Dijon Chicken Cutlets

Tender chicken cutlets lightly browned and topped with a savory pan sauce made with garlic, wine, mustard, and dill for a quick and flavorful main dish.
Prep Time 15 minutes
Cook Time 12 minutes
Total Time 27 minutes
Servings: 4
Course: Main Course
Cuisine: American
Calories: 223

Ingredients
  

  • 4 skinless, boneless chicken breast halves
  • 1 tablespoon butter
  • 1 tablespoon olive or vegetable oil
  • 2 garlic cloves, finely minced
  • ½ cup dry white wine
  • ¼ cup water
  • 2 tablespoons Dijon-style mustard
  • ½ teaspoon dried dill weed
  • ¼ teaspoon coarsely ground pepper
  • cups chopped fresh parsley

Method
 

  1. Place chicken breasts between sheets of plastic wrap or waxed paper, and pound with a kitchen mallet or rolling pin until they are evenly about 1/4″ thick.
  2. In a large skillet heat butter and oil over medium-high heat.
  3. Brown chicken pieces about 3 minutes on each side.
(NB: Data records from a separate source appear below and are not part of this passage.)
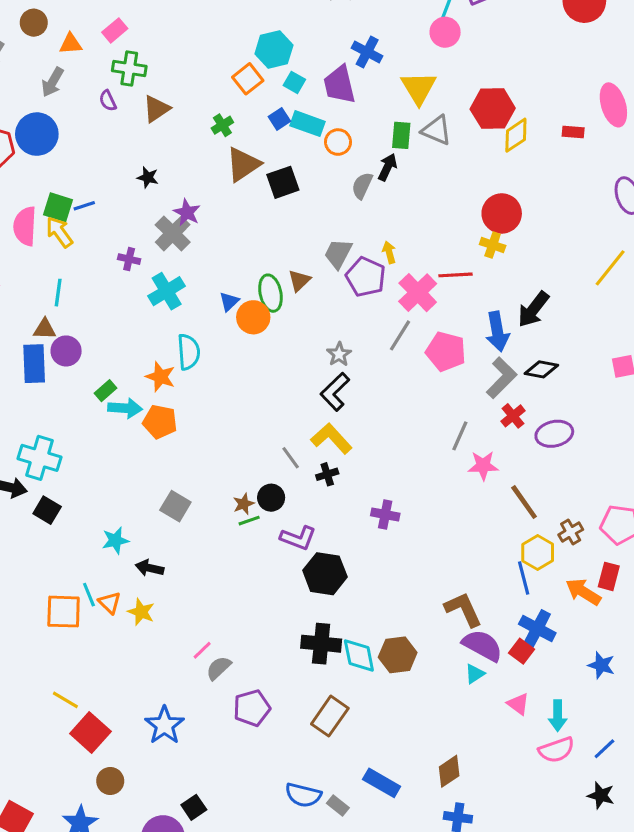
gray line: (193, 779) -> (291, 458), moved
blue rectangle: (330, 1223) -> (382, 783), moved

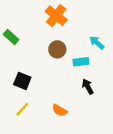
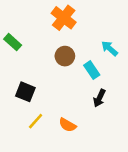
cyan rectangle: (81, 62) -> (92, 70), turned 63
black arrow: (88, 87) -> (99, 98), turned -126
yellow line: (22, 109) -> (36, 121), moved

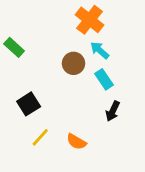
orange cross: (64, 18) -> (89, 20), moved
cyan arrow: (110, 48) -> (100, 50), moved
black square: (25, 92) -> (29, 104), turned 36

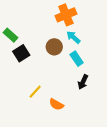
orange cross: (89, 20) -> (66, 15), turned 30
black square: (29, 104) -> (21, 53), moved
yellow line: (40, 137) -> (35, 92), moved

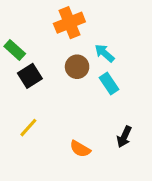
orange cross: (66, 15) -> (69, 23), moved
black arrow: (83, 82) -> (124, 137), moved
yellow line: (35, 92) -> (28, 128), moved

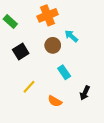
green rectangle: (15, 50) -> (10, 22), moved
cyan rectangle: (109, 83) -> (64, 72), moved
yellow line: (28, 128) -> (29, 87), moved

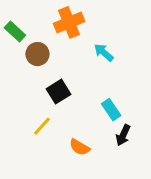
brown circle: (53, 45) -> (37, 54), moved
black square: (21, 52) -> (59, 92), moved
cyan rectangle: (64, 72) -> (111, 110), moved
Transfer chicken to a platter; keep warm and set aside.
  4. Saute garlic for 15 seconds in skillet drippings.
  5. Add the wine, water, mustard, dill weed, salt and pepper. Bring to a boil and reduce volume by 1/2, stirring up the browned bits at the bottom of the skillet.
  6. Pour sauce over chicken cutlets. Sprinkle with parsley and serve.

Notes

Food exchanges: 4 Lean Meat, 1 Vegetable.